Why a NYMEX Veteran is Getting Nervous about Oil

wolfstreet.com / by Wolf Richter / Feb 12, 2017

Being long oil is a very “crowded trade,” but who’s on the other side of that trade, and what do they know that speculators don’t?

“Crowded trade” is an infamous phenomenon. It’s when traders are all betting on the same direction of a trade. But each trade must have someone else betting on the opposite direction. So who is on the other side of a “crowded trade?” And what do they know that these traders don’t?

And what happens when the traders in the “crowded trade” are all looking for an exit, and suddenly the entire psychology changes?

Oil markets may have reached that point, according to Dan Dicker, a 25-year veteran of the New York Mercantile Exchange where he traded crude oil, natural gas, unleaded gasoline, and heating oil futures contracts. In Oil & Energy Insider, he writes:

When I was standing shoulder to shoulder with all those other oil day traders on the floor of the NYMEX, once in a while I’d get a very funny feeling. All of a sudden, I’d realize that the position I’d built up for myself was largely shared by just about everyone around the ring – and I also sensed that every other trader had had the exact same realization.
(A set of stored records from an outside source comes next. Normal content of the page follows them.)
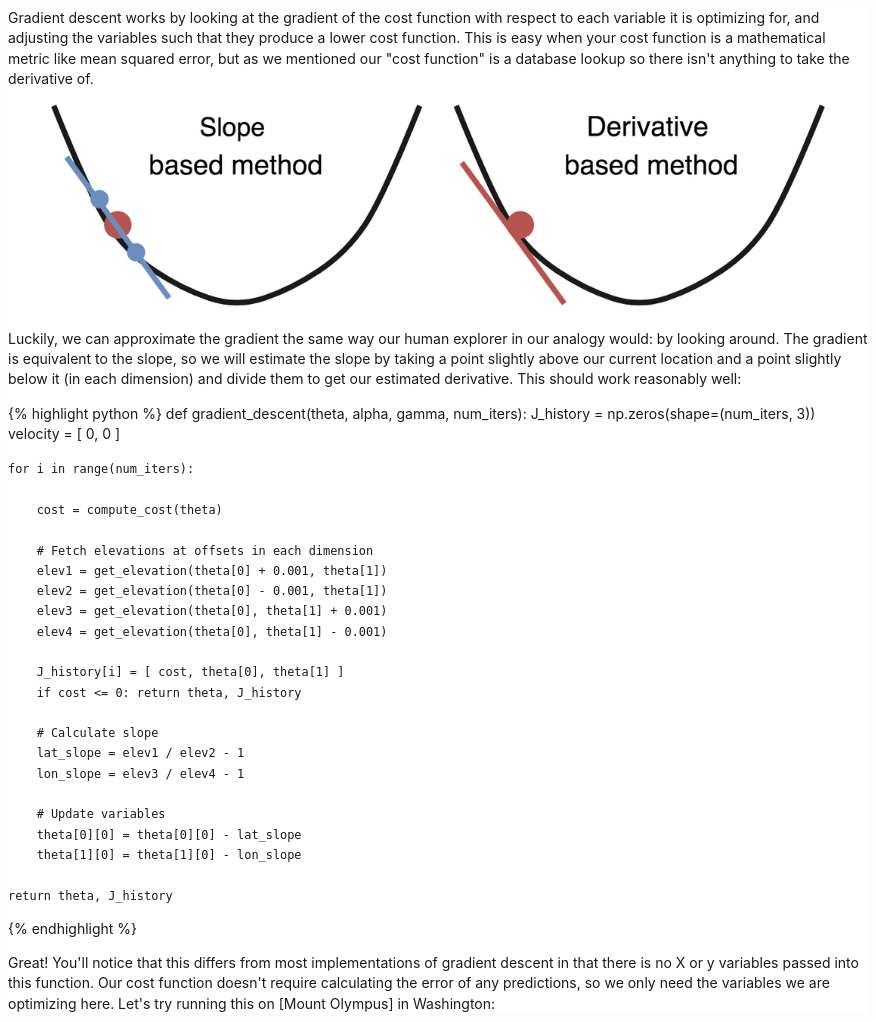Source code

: Gradient descent works by looking at the gradient of the cost function with
respect to each variable it is optimizing for, and adjusting the variables such
that they produce a lower cost function. This is easy when your cost function
is a mathematical metric like mean squared error, but as we mentioned
our "cost function" is a database lookup so there isn't anything to take the
derivative of.

<img 
  style="width: 90%; margin-left:5%;" 
  src="image/executing-gradient-descent-on-the-earth/slopemethod.png">

Luckily, we can approximate the gradient the same way our human explorer in our
analogy would: by looking around. The gradient is equivalent to the slope, so we
will estimate the slope by taking a point slightly above our current location 
and a point slightly below it (in each dimension) and divide them to get our 
estimated derivative. This should work reasonably well:

{% highlight python %}
def gradient_descent(theta, alpha, gamma, num_iters):
    J_history = np.zeros(shape=(num_iters, 3))
    velocity = [ 0, 0 ]

    for i in range(num_iters):

        cost = compute_cost(theta)

        # Fetch elevations at offsets in each dimension
        elev1 = get_elevation(theta[0] + 0.001, theta[1])
        elev2 = get_elevation(theta[0] - 0.001, theta[1])
        elev3 = get_elevation(theta[0], theta[1] + 0.001)
        elev4 = get_elevation(theta[0], theta[1] - 0.001)

        J_history[i] = [ cost, theta[0], theta[1] ]
        if cost <= 0: return theta, J_history

        # Calculate slope
        lat_slope = elev1 / elev2 - 1
        lon_slope = elev3 / elev4 - 1 

        # Update variables
        theta[0][0] = theta[0][0] - lat_slope
        theta[1][0] = theta[1][0] - lon_slope

    return theta, J_history

{% endhighlight %}

Great! You'll notice that this differs from most implementations of gradient
descent in that there is no X or y variables passed into this function. Our
cost function doesn't require calculating the error of any predictions, so we
only need the variables we are optimizing here. Let's try running this on [Mount
Olympus] in Washington:
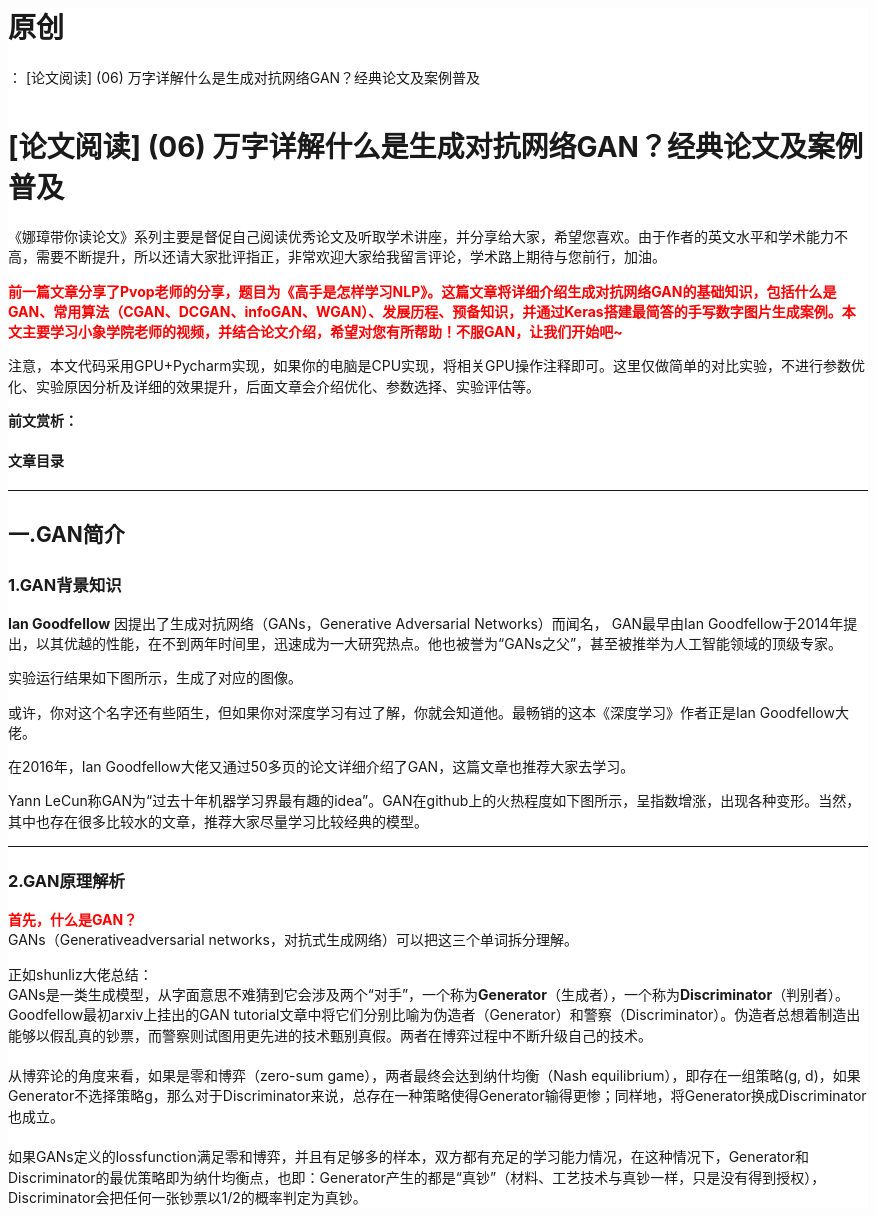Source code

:# 原创
：  [论文阅读] (06) 万字详解什么是生成对抗网络GAN？经典论文及案例普及

# [论文阅读] (06) 万字详解什么是生成对抗网络GAN？经典论文及案例普及

《娜璋带你读论文》系列主要是督促自己阅读优秀论文及听取学术讲座，并分享给大家，希望您喜欢。由于作者的英文水平和学术能力不高，需要不断提升，所以还请大家批评指正，非常欢迎大家给我留言评论，学术路上期待与您前行，加油。

<font color="red">**前一篇文章分享了Pvop老师的分享，题目为《高手是怎样学习NLP》。这篇文章将详细介绍生成对抗网络GAN的基础知识，包括什么是GAN、常用算法（CGAN、DCGAN、infoGAN、WGAN）、发展历程、预备知识，并通过Keras搭建最简答的手写数字图片生成案例。本文主要学习小象学院老师的视频，并结合论文介绍，希望对您有所帮助！不服GAN，让我们开始吧~**</font>

> 
注意，本文代码采用GPU+Pycharm实现，如果你的电脑是CPU实现，将相关GPU操作注释即可。这里仅做简单的对比实验，不进行参数优化、实验原因分析及详细的效果提升，后面文章会介绍优化、参数选择、实验评估等。


**前文赏析：**

#### 文章目录

---


## 一.GAN简介

### 1.GAN背景知识

**Ian Goodfellow** 因提出了生成对抗网络（GANs，Generative Adversarial Networks）而闻名， GAN最早由Ian Goodfellow于2014年提出，以其优越的性能，在不到两年时间里，迅速成为一大研究热点。他也被誉为“GANs之父”，甚至被推举为人工智能领域的顶级专家。

实验运行结果如下图所示，生成了对应的图像。

或许，你对这个名字还有些陌生，但如果你对深度学习有过了解，你就会知道他。最畅销的这本《深度学习》作者正是Ian Goodfellow大佬。

在2016年，Ian Goodfellow大佬又通过50多页的论文详细介绍了GAN，这篇文章也推荐大家去学习。

Yann LeCun称GAN为“过去十年机器学习界最有趣的idea”。GAN在github上的火热程度如下图所示，呈指数增涨，出现各种变形。当然，其中也存在很多比较水的文章，推荐大家尽量学习比较经典的模型。

---


### 2.GAN原理解析

<font color="red">**首先，什么是GAN？**</font><br/> GANs（Generativeadversarial networks，对抗式生成网络）可以把这三个单词拆分理解。

> 
正如shunliz大佬总结：<br/> GANs是一类生成模型，从字面意思不难猜到它会涉及两个“对手”，一个称为**Generator**（生成者），一个称为**Discriminator**（判别者）。Goodfellow最初arxiv上挂出的GAN tutorial文章中将它们分别比喻为伪造者（Generator）和警察（Discriminator）。伪造者总想着制造出能够以假乱真的钞票，而警察则试图用更先进的技术甄别真假。两者在博弈过程中不断升级自己的技术。<br/><br/> 从博弈论的角度来看，如果是零和博弈（zero-sum game），两者最终会达到纳什均衡（Nash equilibrium），即存在一组策略(g, d)，如果Generator不选择策略g，那么对于Discriminator来说，总存在一种策略使得Generator输得更惨；同样地，将Generator换成Discriminator也成立。<br/><br/> 如果GANs定义的lossfunction满足零和博弈，并且有足够多的样本，双方都有充足的学习能力情况，在这种情况下，Generator和Discriminator的最优策略即为纳什均衡点，也即：Generator产生的都是“真钞”（材料、工艺技术与真钞一样，只是没有得到授权），Discriminator会把任何一张钞票以1/2的概率判定为真钞。
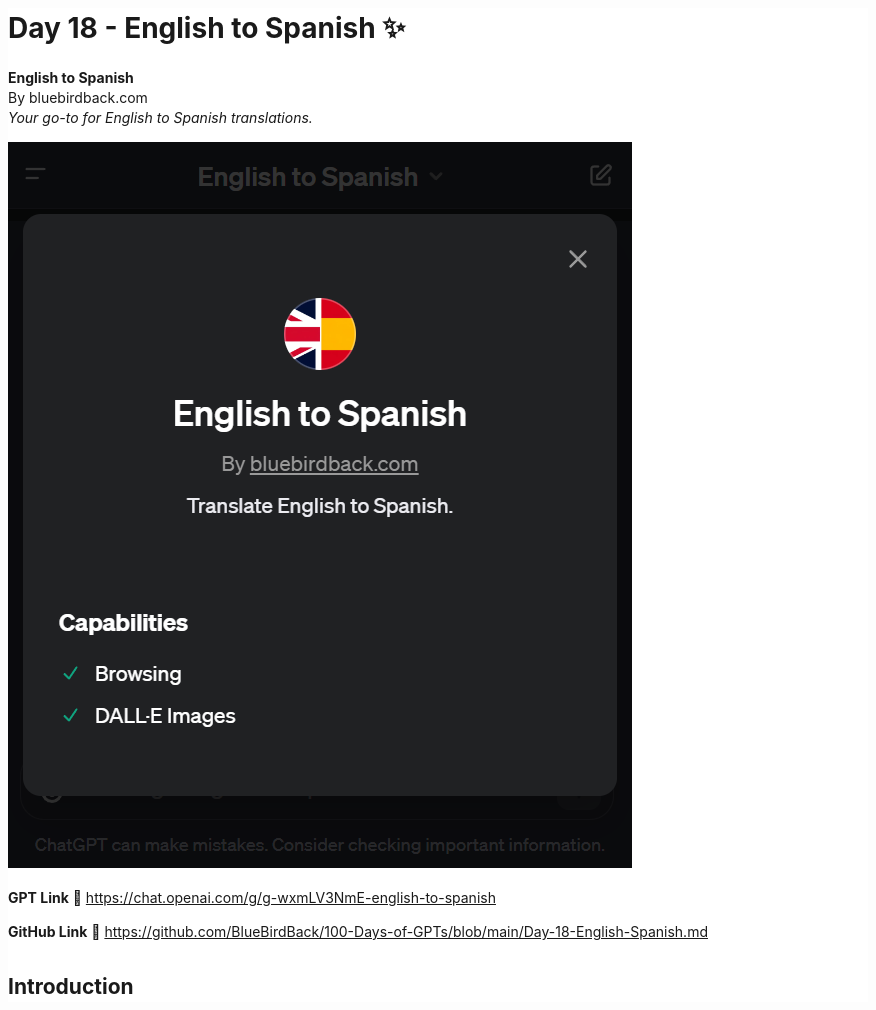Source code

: # Day 18 - English to Spanish ✨

**English to Spanish**  
By bluebirdback.com  
*Your go-to for English to Spanish translations.*

![English to Spanish](./assets/18/240207_English_Spanish.png)

**GPT Link** 🔗 https://chat.openai.com/g/g-wxmLV3NmE-english-to-spanish

**GitHub Link** 🔗 https://github.com/BlueBirdBack/100-Days-of-GPTs/blob/main/Day-18-English-Spanish.md

## Introduction
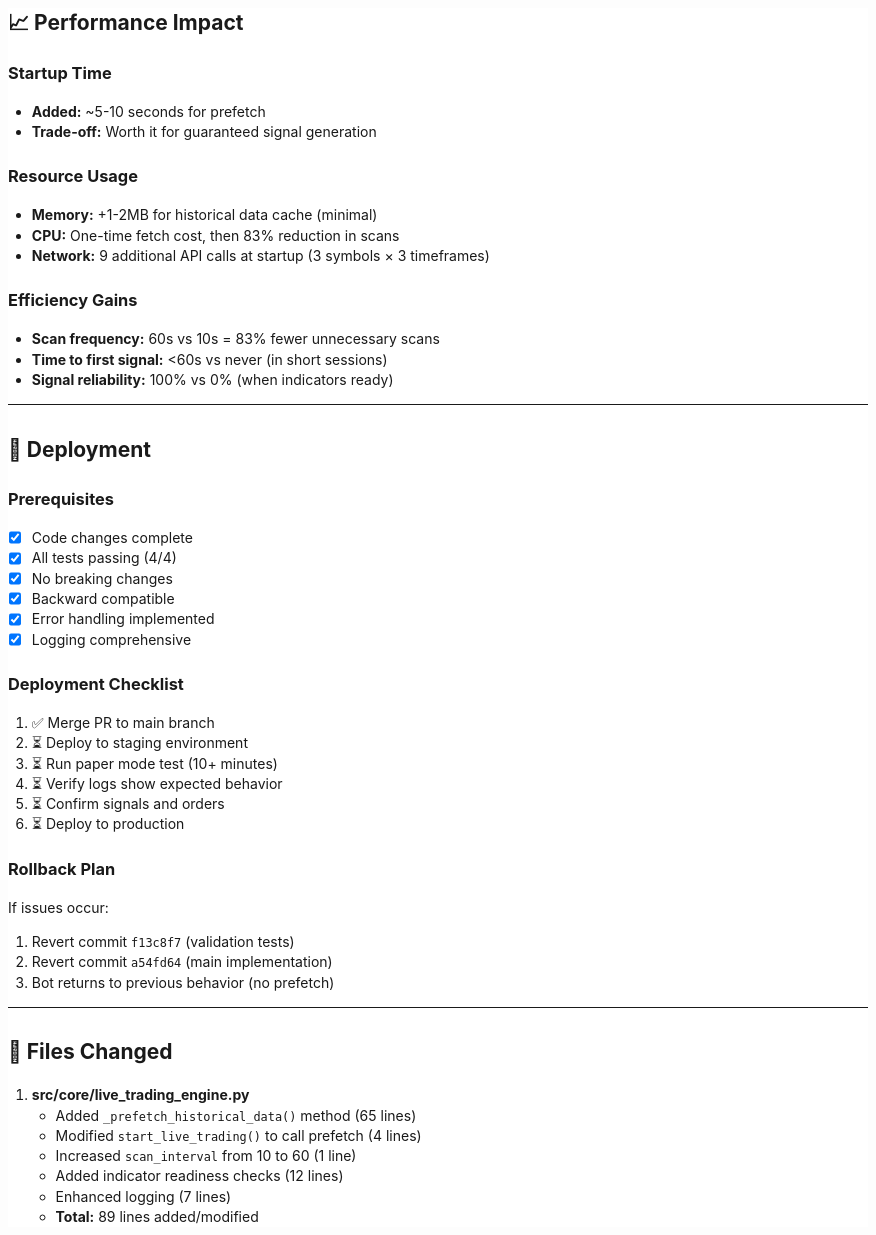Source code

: 
## 📈 Performance Impact

### Startup Time
- **Added:** ~5-10 seconds for prefetch
- **Trade-off:** Worth it for guaranteed signal generation

### Resource Usage
- **Memory:** +1-2MB for historical data cache (minimal)
- **CPU:** One-time fetch cost, then 83% reduction in scans
- **Network:** 9 additional API calls at startup (3 symbols × 3 timeframes)

### Efficiency Gains
- **Scan frequency:** 60s vs 10s = 83% fewer unnecessary scans
- **Time to first signal:** <60s vs never (in short sessions)
- **Signal reliability:** 100% vs 0% (when indicators ready)

---

## 🚀 Deployment

### Prerequisites
- [x] Code changes complete
- [x] All tests passing (4/4)
- [x] No breaking changes
- [x] Backward compatible
- [x] Error handling implemented
- [x] Logging comprehensive

### Deployment Checklist
1. ✅ Merge PR to main branch
2. ⏳ Deploy to staging environment
3. ⏳ Run paper mode test (10+ minutes)
4. ⏳ Verify logs show expected behavior
5. ⏳ Confirm signals and orders
6. ⏳ Deploy to production

### Rollback Plan
If issues occur:
1. Revert commit `f13c8f7` (validation tests)
2. Revert commit `a54fd64` (main implementation)
3. Bot returns to previous behavior (no prefetch)

---

## 📝 Files Changed

1. **src/core/live_trading_engine.py**
   - Added `_prefetch_historical_data()` method (65 lines)
   - Modified `start_live_trading()` to call prefetch (4 lines)
   - Increased `scan_interval` from 10 to 60 (1 line)
   - Added indicator readiness checks (12 lines)
   - Enhanced logging (7 lines)
   - **Total:** 89 lines added/modified
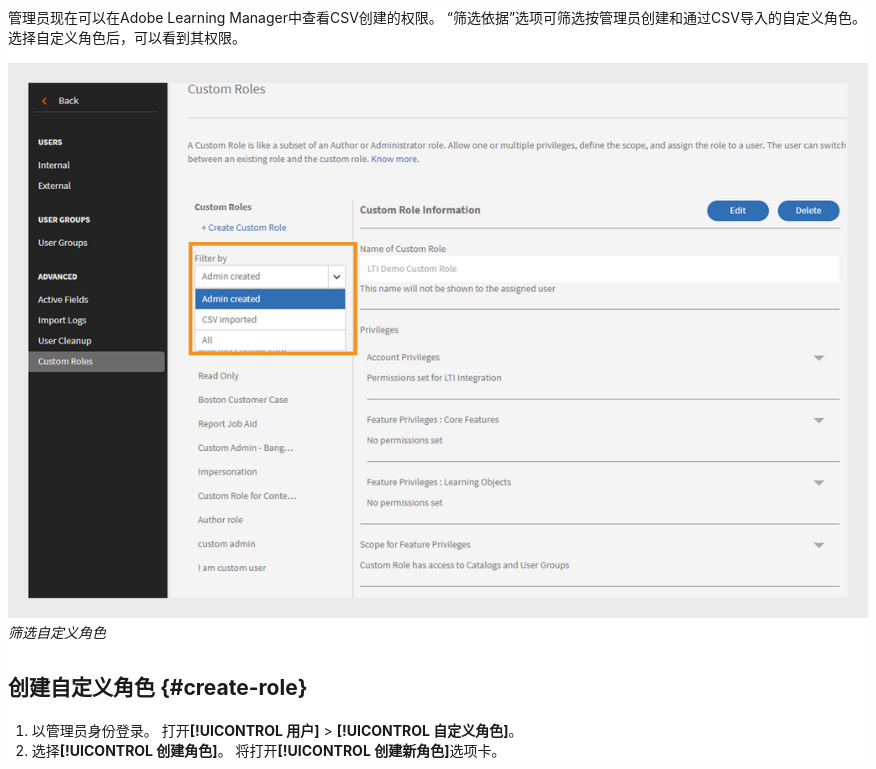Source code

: 管理员现在可以在Adobe Learning Manager中查看CSV创建的权限。 “筛选依据”选项可筛选按管理员创建和通过CSV导入的自定义角色。 选择自定义角色后，可以看到其权限。

![](assets/filter.png)
_筛选自定义角色_

## 创建自定义角色 {#create-role}

1. 以管理员身份登录。 打开&#x200B;**[!UICONTROL 用户]** > **[!UICONTROL 自定义角色]**。
2. 选择&#x200B;**[!UICONTROL 创建角色]**。 将打开&#x200B;**[!UICONTROL 创建新角色]**&#x200B;选项卡。
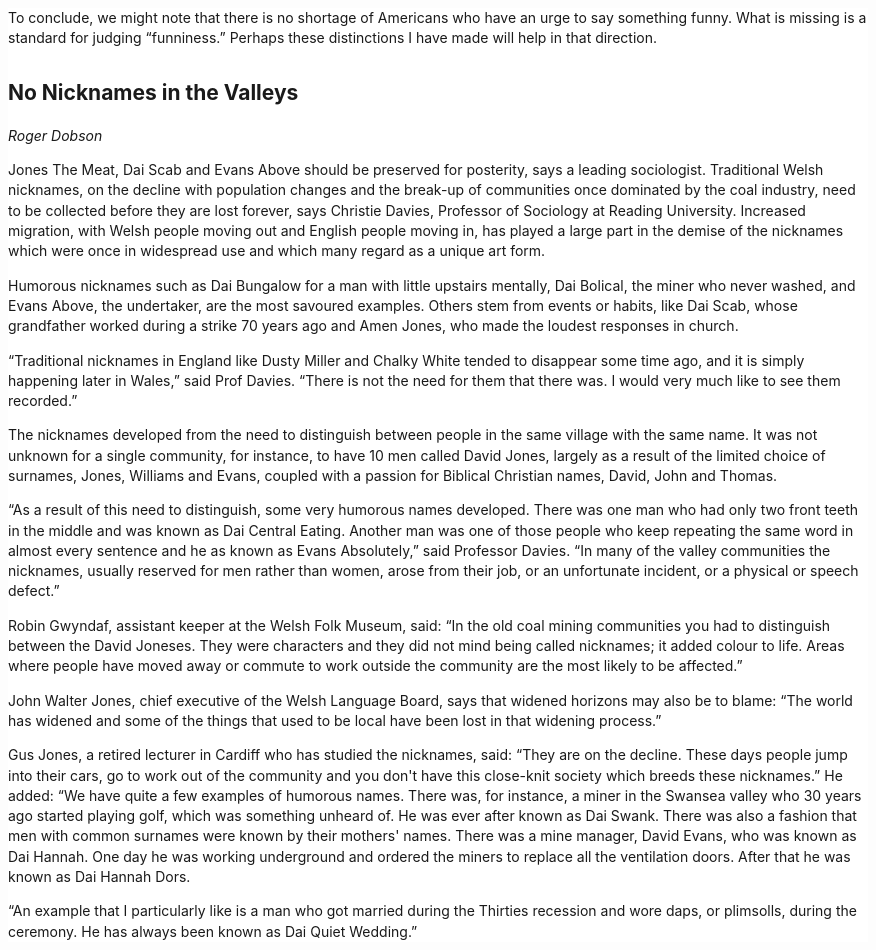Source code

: To conclude, we might note that there is no shortage of Americans who have an urge to say something funny. What is missing is a standard for judging &ldquo;funniness.&rdquo; Perhaps these distinctions I have made will help in that direction. 

## No Nicknames in the Valleys
*Roger Dobson*

Jones The Meat, Dai Scab and Evans Above should be preserved for posterity, says a leading sociologist. Traditional Welsh nicknames, on the decline with population changes and the break-up of communities once dominated by the coal industry, need to be collected before they are lost forever, says Christie Davies, Professor of Sociology at Reading University. Increased migration, with Welsh people moving out and English people moving in, has played a large part in the demise of the nicknames which were once in widespread use and which many regard as a unique art form. 

Humorous nicknames such as Dai Bungalow for a man with little upstairs mentally, Dai Bolical, the miner who never washed, and Evans Above, the undertaker, are the most savoured examples. Others stem from events or habits, like Dai Scab, whose grandfather worked during a strike 70 years ago and Amen Jones, who made the loudest responses in church. 

&ldquo;Traditional nicknames in England like Dusty Miller and Chalky White tended to disappear some time ago, and it is simply happening later in Wales,&rdquo; said Prof Davies. &ldquo;There is not the need for them that there was. I would very much like to see them recorded.&rdquo; 

The nicknames developed from the need to distinguish between people in the same village with the same name. It was not unknown for a single community, for instance, to have 10 men called David Jones, largely as a result of the limited choice of surnames, Jones, Williams and Evans, coupled with a passion for Biblical Christian names, David, John and Thomas. 

&ldquo;As a result of this need to distinguish, some very humorous names developed. There was one man who had only two front teeth in the middle and was known as Dai Central Eating. Another man was one of those people who keep repeating the same word in almost every sentence and he as known as Evans Absolutely,&rdquo; said Professor Davies. &ldquo;In many of the valley communities the nicknames, usually reserved for men rather than women, arose from their job, or an unfortunate incident, or a physical or speech defect.&rdquo; 

Robin Gwyndaf, assistant keeper at the Welsh Folk Museum, said: &ldquo;In the old coal mining communities you had to distinguish between the David Joneses. They were characters and they did not mind being called nicknames; it added colour to life. Areas where people have moved away or commute to work outside the community are the most likely to be affected.&rdquo; 

John Walter Jones, chief executive of the Welsh Language Board, says that widened horizons may also be to blame: &ldquo;The world has widened and some of the things that used to be local have been lost in that widening process.&rdquo; 

Gus Jones, a retired lecturer in Cardiff who has studied the nicknames, said: &ldquo;They are on the decline. These days people jump into their cars, go to work out of the community and you don't have this close-knit society which breeds these nicknames.&rdquo; He added: &ldquo;We have quite a few examples of humorous names. There was, for instance, a miner in the Swansea valley who 30 years ago started playing golf, which was something unheard of. He was ever after known as Dai Swank. There was also a fashion that men with common surnames were known by their mothers' names. There was a mine manager, David Evans, who was known as Dai Hannah. One day he was working underground and ordered the miners to replace all the ventilation doors. After that he was known as Dai Hannah Dors. 

&ldquo;An example that I particularly like is a man who got married during the Thirties recession and wore daps, or plimsolls, during the ceremony. He has always been known as Dai Quiet Wedding.&rdquo;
That’d be a wary moment – staring around at each other like combatants in an old west quick draw. We’d all still be convinced still in our positions, of course. We, collectively, could be entirely right on the coming trend and just need some patience to all make some money. But we also knew that the first guy to flinch in panic could set off a complete avalanche of traders suddenly becoming less convinced and trying to get out.